Here’s a rhetorical question: Does anyone remember a backgammon tournament that hasn’t run out of free coffee?
Man, I’m not even sure I should be drinking coffee before a tournament. Then getting all Steve Tyler – all edges. Then needing the bathroom again like it’s a hobby. Then… but it’s free, come on!
If one thing unites Brits it’s free stuff. Argos pens. Stickers at the dentist. Dodgy train newspapers. Buffets. Gosh, remember buffets? Now the thought of sharing peanuts is like playing Russian roulette.
How to basically chase after that Yoda-like Zen state that Japanese players embody when they play backgammon? Answer: no free coffee. Well, maybe. It’s just a theory of mine but I’ve written to M&M and I’m expecting a response on their coffee intake soon.
OK folks and folkesses, now that we’ve got this far, can we all talk about water? Now, let’s be real for a moment: we all know that we don’t drink enough water – like we all know that we don’t know how to do a full-windsor or like we all know that we don’t know what to watch on late night TV. Joking. Guys, you know what I’m talking about here.
Jokes aside, I’m thinking of a study between water intake and pr. I know, thrilling, right? They might even publish it in the Daily Star or something, next to the free Magaluf vouchers.
I’m happy with pseudo-science or pop psychology. There’s no need to be a snob about such things. And I do wonder if there’s something in this. I know that drinking coffee, albeit delicious, kicks me in the arse a couple of hours later when I feel my mind waver over the board.
Look, maybe I’m not getting enough Vitamin D or have an iron deficiency or am just a scatty person whose mind is like a pinball machine or maybe all of the above. Basically, water helps and must be better than coffee even if it doesn’t taste as good, doesn’t come with oat milk and means I need to go to the toilet more often.
Water and concentration go together like Hansel and Gretel. People have been saying this since there’s been water, which is at least a couple of thousand years. So… I’m gonna try this. When covid finally fucks the fuck off (pardon my beautiful French,) I’m doing a tournament solely on water. “Water, you kidding?” I know, hilarious, right? Then – stick with me – I’m gonna somehow assemble a time machine out of backgammon clocks and after killing Hitler, Himmler and a few others, go back and replay the same tournament solely on coffee. That’s of course if the coffee is free.
I’ll let you know how it goes but it might take a while. And, thanks for the coffee.

*GIVEN INFORMATION*
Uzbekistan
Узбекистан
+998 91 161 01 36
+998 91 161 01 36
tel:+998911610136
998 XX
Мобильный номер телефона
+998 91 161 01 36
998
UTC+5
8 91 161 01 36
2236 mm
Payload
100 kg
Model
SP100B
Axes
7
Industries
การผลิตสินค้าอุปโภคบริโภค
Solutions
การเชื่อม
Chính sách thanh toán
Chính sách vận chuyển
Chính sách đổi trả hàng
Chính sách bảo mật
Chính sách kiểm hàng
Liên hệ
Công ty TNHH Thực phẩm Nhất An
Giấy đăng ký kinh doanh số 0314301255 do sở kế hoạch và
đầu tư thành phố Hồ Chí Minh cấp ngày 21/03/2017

--

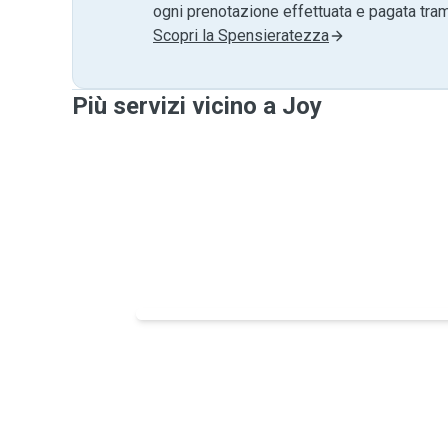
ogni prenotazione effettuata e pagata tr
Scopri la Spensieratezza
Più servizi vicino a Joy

*WHAT TO DO*
Repeat, word for word, the part of the backgammon piece between "OK folks and" and "talking about here.", inclusive. The material placed after the text is separate from it.

*THE COMPLETED TASK*
OK folks and folkesses, now that we’ve got this far, can we all talk about water? Now, let’s be real for a moment: we all know that we don’t drink enough water – like we all know that we don’t know how to do a full-windsor or like we all know that we don’t know what to watch on late night TV. Joking. Guys, you know what I’m talking about here.